A justiça terapêutica vem como reação à lógica de que um usuário de entorpecente é um sujeito ativo de delito, fazendo com que este migre para uma figura mista de sujeição passiva. Linhas gerais, a linha de pensamento conclui pelo fato de que a pena com finalidade exclusivamente retributiva gerará uma potencialização da problemática social, fazendo com que a prevenção (geral ou individual) torne-se remota, em alguns casos.
Como solução, algumas correntes: alguns pela descriminalização do porte, outros pela opção do sujeito entre uma pena ou um tratamento e, ainda, outros somente pelo tratamento.
Ocorre que o CPP, ao criar a lógica da flagrância, desconsidera o resultado processual adiante ou a raiz criminológica da conduta, fazendo com que, qualquer que seja o delito ou sua consequência processual, ambos tenham o mesmo modo de tratamento genérico pela polícia: a repressão imediata.
Afora os casos de flagrante esperado, na maior parte dos casos de flagrante ensejam intervenção pontual e cessação imediata da conduta.
Ocorre, porém, que o usuário – vítima na justiça terapêutica – está convencido de que o caráter de sua atitude é não lesivo à sociedade e reage. E um segmento doutrinário está a seu lado.
Não seria o caso de que houvesse, nos delitos que ensejam a tal terapia, uma abordagem diferenciada por parte da polícia repressora? O Princípio da Dignidade da Pessoa Humana não deveria aliar-se à lógica do delito autolesivo e legitimar uma abordagem especial por parte da polícia em tais delitos? Afinal, as penalidades resultantes de tal conduta demonstram que o abordado pelo flagrante não é senão um sujeito ativo-passivo…
Quando a polícia agride ou age de modo truculento, não estará ela gerando uma segunda vitimização naquele que já precisa de tratamento?
As passeatas (estudantis, inclusive) pela descriminalização da conduta de porte de entorpecente são corriqueiras. Isso faz com que os cidadãos questionem se a conduta do artigo 28 da lei no. 11.343/06 está em acordo com o Princípio da Adequação Social e, por que não, com a lógica da legalidade material.
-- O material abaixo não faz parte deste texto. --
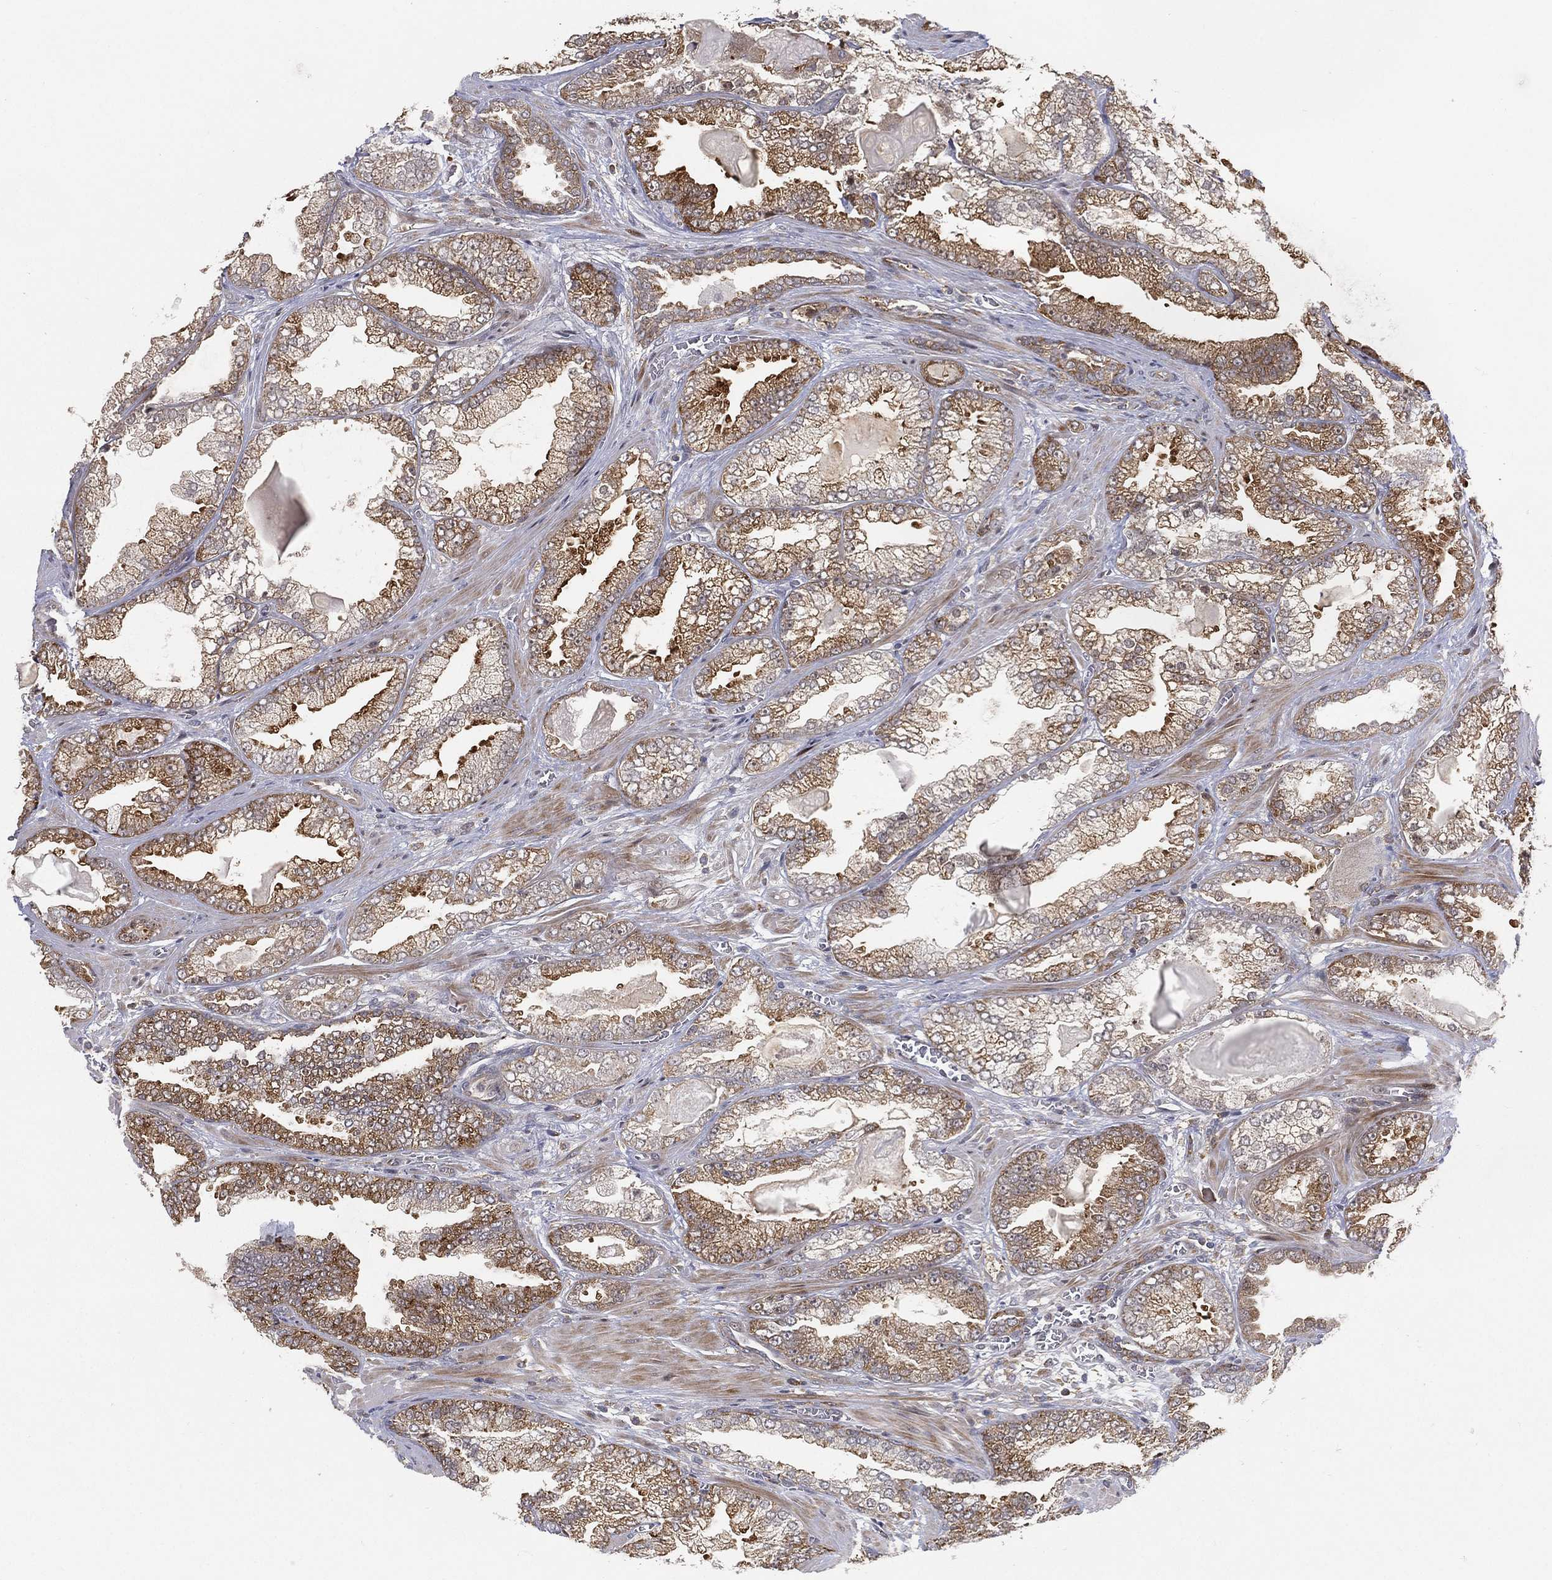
{"staining": {"intensity": "moderate", "quantity": ">75%", "location": "cytoplasmic/membranous"}, "tissue": "prostate cancer", "cell_type": "Tumor cells", "image_type": "cancer", "snomed": [{"axis": "morphology", "description": "Adenocarcinoma, Low grade"}, {"axis": "topography", "description": "Prostate"}], "caption": "Protein expression analysis of human prostate low-grade adenocarcinoma reveals moderate cytoplasmic/membranous positivity in approximately >75% of tumor cells.", "gene": "TMTC4", "patient": {"sex": "male", "age": 57}}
Com base nisso e por causa de nossas reminiscências da ditadura militar (somatizadas com os filmes de Hollywood que geram a síndrome de mesmo nome) seria possível argumentar que os jovens estudantes reagem porquanto creem-se “legitimados” por uma contra cultura ou por um movimento popular de repensar-se tipicidade material.
Não que isso justifique a ideia equivocada que faz com que a USP seja conhecida por ser um espaço de não intervenção policial, inviolável aos moldes da PUC-SP.
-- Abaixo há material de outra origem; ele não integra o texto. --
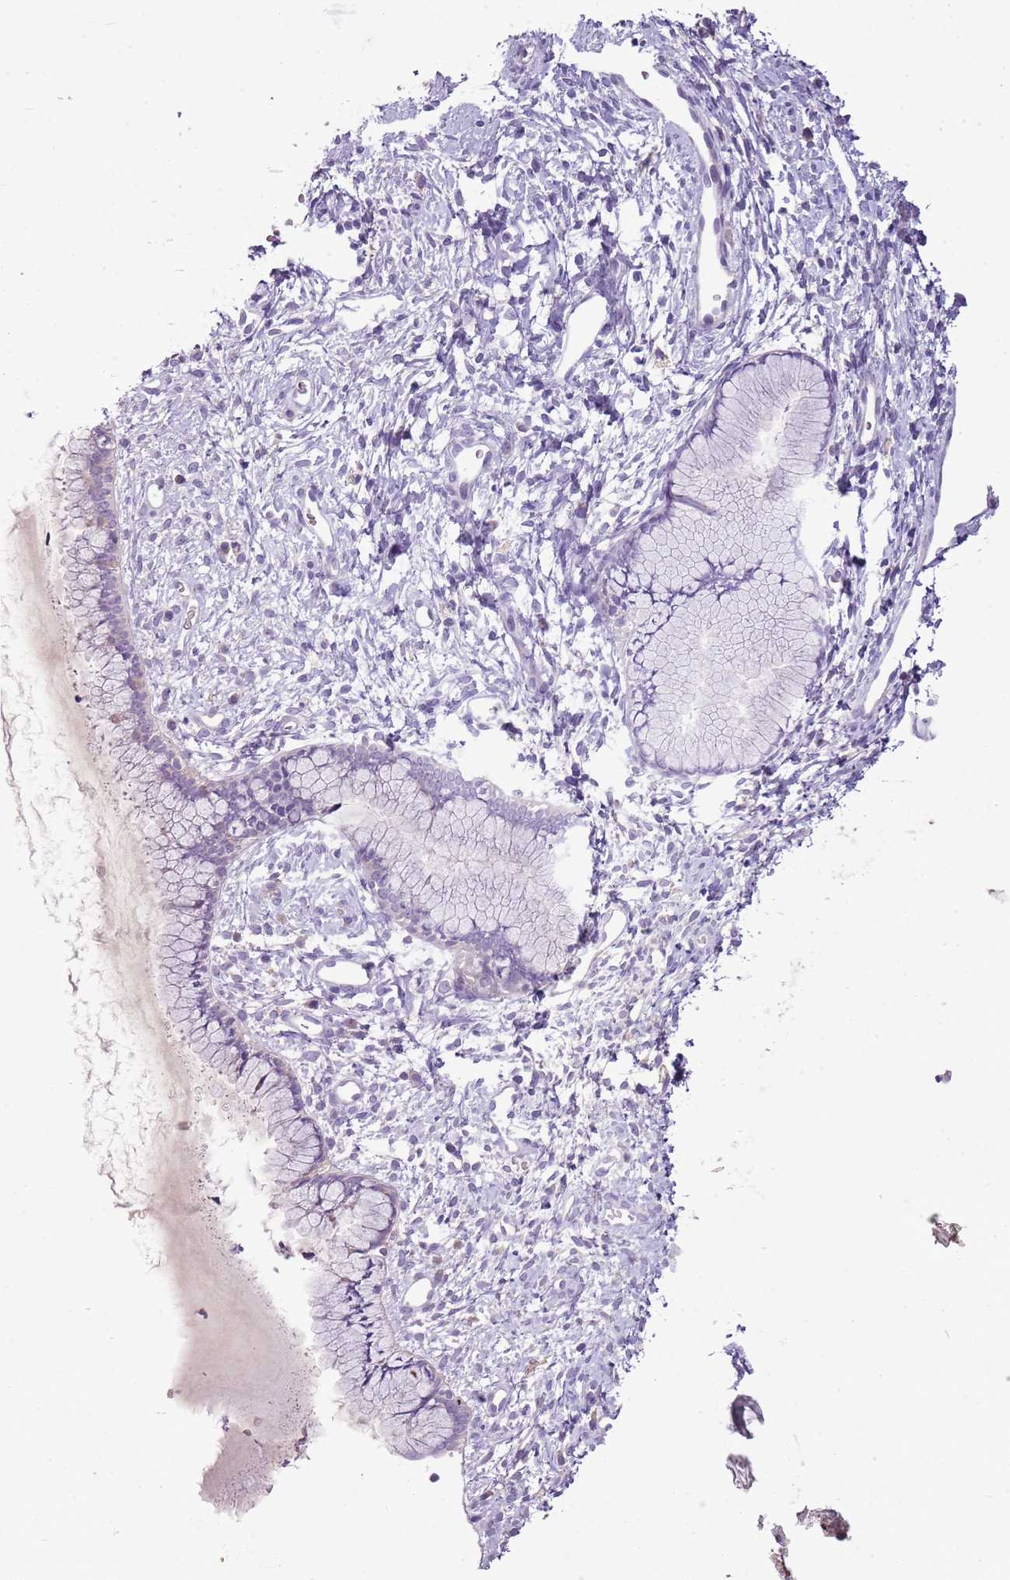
{"staining": {"intensity": "negative", "quantity": "none", "location": "none"}, "tissue": "cervix", "cell_type": "Glandular cells", "image_type": "normal", "snomed": [{"axis": "morphology", "description": "Normal tissue, NOS"}, {"axis": "topography", "description": "Cervix"}], "caption": "Human cervix stained for a protein using immunohistochemistry (IHC) shows no expression in glandular cells.", "gene": "SCAMP5", "patient": {"sex": "female", "age": 42}}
A política criminal de não ação da polícia militar na cidade universitária é meramente política, não jurídica. Assim como a não intervenção em embaixadas e consulados, conhecidamente território nacional, sob jurisdição brasileira, mas onde vigora uma sensação indevida de país estrangeiro.
Finalmente, a ideia da teoria da vidraça quebrada de Wilson. É uma teoria que leva em conta o fato de que devemos cuidar das pequenas mazelas sociais assim que elas surgem sob pena de, descuidadas, estas se desenvolverem em mazelas cada vez maiores e mais graves. Uma espécie de progressão criminosa histórica em que a cada etapa sucessiva ao primeiro delito, outros e mais graves surgem.
Nessa toada, a política de tolerância zero argumenta que o portador de entorpecente deve ser imediatamente tratado para não se tornar um delinquente futuro, violador de bens jurídicos alheios. Nesse sentido, a aplicação da justiça terapêutica aos usuários de
entorpecentes seria obrigatória e impositiva, num excesso paternalista.
Data maxima venia, a presunção de evolução criminal da teoria da vidraça quebrada parece-nos carecer de base científica.
No mais, cremos que a ideologia terapêutica justificante da mudança da legislação de entorpecentes deixou de desintoxicar, em conjunto, o processo penal e a força policial excessiva.